▸ The problem
Your task is to repeat exactly the lines below between the line holding "Digitized H&E-stained tissue" and the line holding "- primary tumour", inclusive, and only those.

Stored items
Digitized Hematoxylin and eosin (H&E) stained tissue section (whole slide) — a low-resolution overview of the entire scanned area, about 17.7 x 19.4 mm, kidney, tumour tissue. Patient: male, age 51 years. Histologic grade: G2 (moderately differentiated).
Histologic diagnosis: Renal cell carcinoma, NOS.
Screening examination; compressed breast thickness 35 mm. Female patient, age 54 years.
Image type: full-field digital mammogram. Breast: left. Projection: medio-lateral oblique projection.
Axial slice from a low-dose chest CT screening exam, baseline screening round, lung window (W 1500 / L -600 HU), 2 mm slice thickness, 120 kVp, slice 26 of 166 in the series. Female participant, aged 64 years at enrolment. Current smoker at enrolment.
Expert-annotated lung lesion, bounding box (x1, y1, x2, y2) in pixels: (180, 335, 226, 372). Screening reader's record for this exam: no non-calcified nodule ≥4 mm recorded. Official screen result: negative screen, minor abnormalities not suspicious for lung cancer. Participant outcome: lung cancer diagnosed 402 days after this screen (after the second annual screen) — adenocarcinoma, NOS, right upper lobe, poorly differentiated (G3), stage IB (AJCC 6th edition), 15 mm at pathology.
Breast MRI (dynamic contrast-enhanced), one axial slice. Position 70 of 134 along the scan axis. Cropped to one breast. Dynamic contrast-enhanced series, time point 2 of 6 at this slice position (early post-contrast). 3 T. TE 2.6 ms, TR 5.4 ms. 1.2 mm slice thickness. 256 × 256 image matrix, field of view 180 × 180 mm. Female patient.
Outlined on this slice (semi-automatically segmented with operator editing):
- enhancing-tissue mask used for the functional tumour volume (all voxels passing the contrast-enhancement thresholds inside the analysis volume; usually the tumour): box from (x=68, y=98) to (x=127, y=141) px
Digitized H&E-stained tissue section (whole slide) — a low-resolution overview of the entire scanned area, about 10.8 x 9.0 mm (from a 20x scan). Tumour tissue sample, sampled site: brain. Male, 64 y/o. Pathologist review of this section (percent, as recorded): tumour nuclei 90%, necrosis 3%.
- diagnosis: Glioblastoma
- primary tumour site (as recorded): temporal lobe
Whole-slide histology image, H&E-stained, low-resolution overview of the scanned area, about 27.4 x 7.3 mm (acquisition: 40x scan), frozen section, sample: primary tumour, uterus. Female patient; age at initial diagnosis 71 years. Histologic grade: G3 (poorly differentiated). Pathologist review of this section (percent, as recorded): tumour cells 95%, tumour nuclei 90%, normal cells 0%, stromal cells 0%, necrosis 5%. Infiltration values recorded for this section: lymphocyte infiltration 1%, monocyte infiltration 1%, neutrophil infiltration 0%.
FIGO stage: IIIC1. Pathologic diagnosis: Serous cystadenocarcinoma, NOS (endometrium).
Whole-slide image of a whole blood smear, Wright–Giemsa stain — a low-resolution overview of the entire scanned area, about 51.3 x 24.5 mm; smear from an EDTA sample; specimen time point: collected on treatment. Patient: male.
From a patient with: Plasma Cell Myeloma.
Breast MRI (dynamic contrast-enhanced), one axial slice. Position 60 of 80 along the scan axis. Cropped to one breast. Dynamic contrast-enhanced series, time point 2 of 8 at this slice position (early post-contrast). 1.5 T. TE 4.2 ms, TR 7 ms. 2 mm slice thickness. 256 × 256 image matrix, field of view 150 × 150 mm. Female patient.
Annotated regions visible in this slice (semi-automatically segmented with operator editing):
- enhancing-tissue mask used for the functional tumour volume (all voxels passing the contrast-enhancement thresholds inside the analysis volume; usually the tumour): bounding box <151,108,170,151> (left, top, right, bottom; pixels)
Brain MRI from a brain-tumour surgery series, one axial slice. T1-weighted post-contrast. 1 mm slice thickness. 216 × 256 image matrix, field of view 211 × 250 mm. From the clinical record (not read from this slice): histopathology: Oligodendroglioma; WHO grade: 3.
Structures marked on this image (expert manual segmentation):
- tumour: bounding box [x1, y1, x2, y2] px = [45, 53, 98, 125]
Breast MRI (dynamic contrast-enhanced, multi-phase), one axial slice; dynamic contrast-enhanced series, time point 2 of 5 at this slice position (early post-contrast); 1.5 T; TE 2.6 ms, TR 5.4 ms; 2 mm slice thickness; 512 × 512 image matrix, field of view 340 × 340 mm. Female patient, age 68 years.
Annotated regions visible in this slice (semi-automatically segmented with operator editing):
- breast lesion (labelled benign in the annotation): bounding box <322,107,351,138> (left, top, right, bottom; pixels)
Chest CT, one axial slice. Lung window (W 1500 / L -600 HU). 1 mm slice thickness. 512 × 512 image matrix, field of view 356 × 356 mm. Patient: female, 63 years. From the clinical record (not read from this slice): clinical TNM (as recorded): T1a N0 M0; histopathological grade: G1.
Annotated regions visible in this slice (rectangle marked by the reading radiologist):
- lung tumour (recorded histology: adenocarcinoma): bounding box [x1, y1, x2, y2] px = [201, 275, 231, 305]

▸ Task solution
Digitized H&E-stained tissue section (whole slide) — a low-resolution overview of the entire scanned area, about 10.8 x 9.0 mm (from a 20x scan). Tumour tissue sample, sampled site: brain. Male, 64 y/o. Pathologist review of this section (percent, as recorded): tumour nuclei 90%, necrosis 3%.
- diagnosis: Glioblastoma
- primary tumour site (as recorded): temporal lobe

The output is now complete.